>>

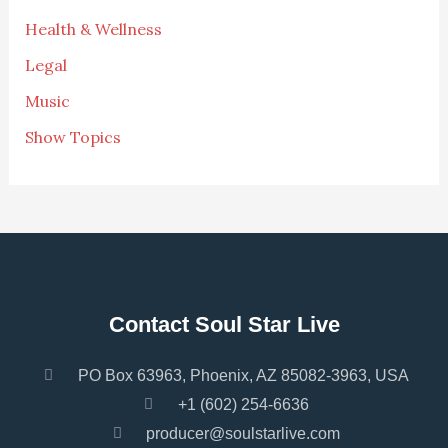
Health & Wellness
Legal
Music
Show Topics
Contact Soul Star Live
PO Box 63963, Phoenix, AZ 85082-3963, USA
+1 (602) 254-6636
producer@soulstarlive.com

<<

[Problem requirements]:
Skipping the pictures, transcribe each line above exactly as it appears.

[Solution to the exercise]:
Health & Wellness
Legal
Music
Show Topics
Contact Soul Star Live
PO Box 63963, Phoenix, AZ 85082-3963, USA
+1 (602) 254-6636
producer@soulstarlive.com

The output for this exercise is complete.